-------- Extracted text

Night air temps are now 50+ degrees if you live coastal SoCal! At Pilgrim Terrace Community Garden, we are about a mile inland. Temps vary if you garden further inland or are in the foothills or quite south of Santa Barbara. Check your soil temps too – 60 to 65°F is good. Master Gardener Yvonne Savio says ‘Planting them into the soil when air temperatures are still cool results in growth stress which is difficult for the plants to overcome. Peppers, especially, will just “sulk” if their roots are chilled, and they won’t recuperate quickly [if ever] – best to just wait till the soil has warmed before planting them.’ Peppers especially need nighttime temps above 55°F and soil temps above 65°F. Word.

First week of March get ’em in the ground! Seeds and transplants! If you plant transplants, put in seeds at the same time. They will be coming along 6 to 8 weeks behind your transplants so you have a steady supply of yummy veggies! Succession planting makes such good sense. If tending seedlings isn’t your cup of tea, just leave space and put in more transplants in 6 to 8 weeks from now.

Choose drought and heat tolerant varieties as possible. If our summer is hotter than usual, good chance of that, enjoy planting plants that need more heat than our coastal veggie gardens usually support. That would be melons, pumpkins, large eggplants, okra!

Timing is important! Plant Winter squash NOW so it will have a long enough season to harden for harvest and be done in time for early fall planting. APRIL is true heat lovers time! Eggplant, limas, melons (wait until May for cantaloupe), peppers, pumpkins and squash! Many wait until April to plant tomatoes. Wait until the soil has warmed to 70°F before planting squash and melons. Some gardeners wait until JUNE to plant okra. It really likes heat and grows quickly when happy. Choose faster maturing varieties for coastal SoCal. If you anticipate a HOT summer, plant a tad earlier and be prepared to deal with it if summer is overcast as often is the case after all.

----------------

- Task prompt:
Answer these from the garden planting text:
(a) What soil temperature range does it call good?
(b) How far behind the transplants will seeds sown at the same time come along?
(c) Until which month does it say to wait before planting cantaloupe?

-------- Raw data

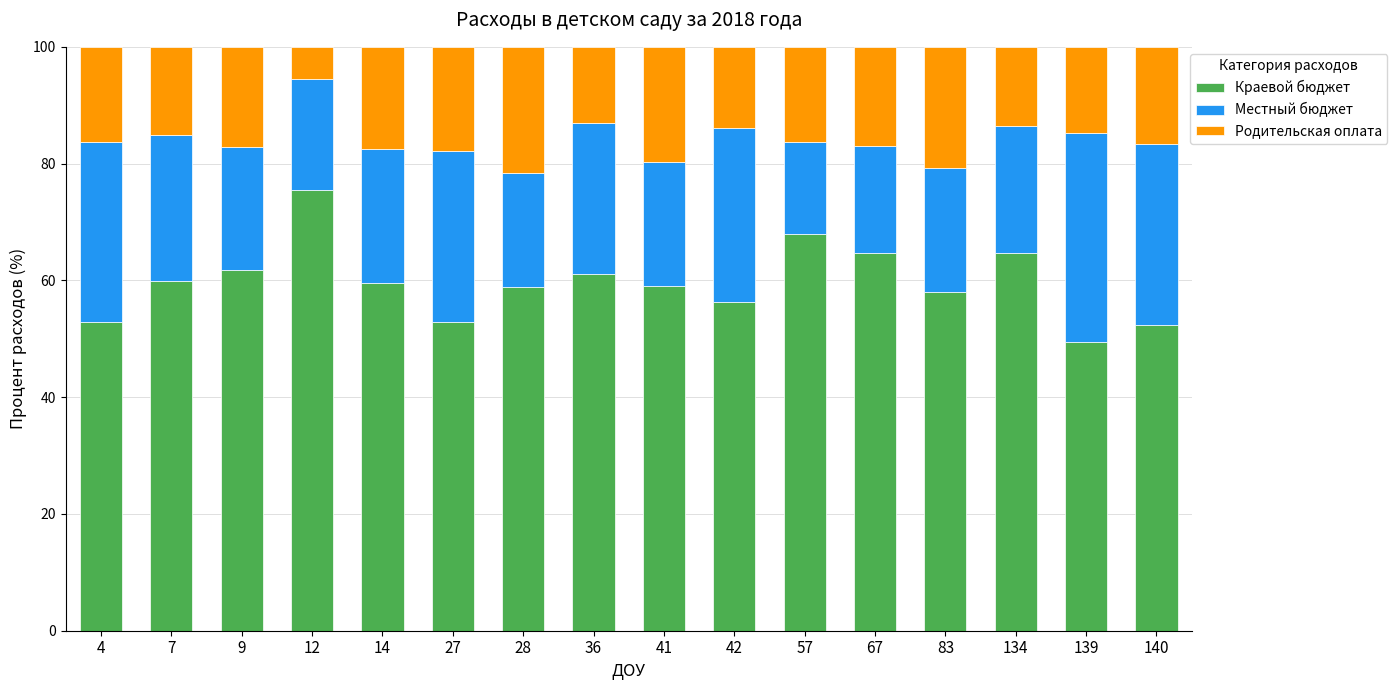

Are the bars grouped side by side (vs. stacked)?

No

----------------

- Solved problem:
(a) 60 to 65°F
(b) 6 to 8 weeks
(c) May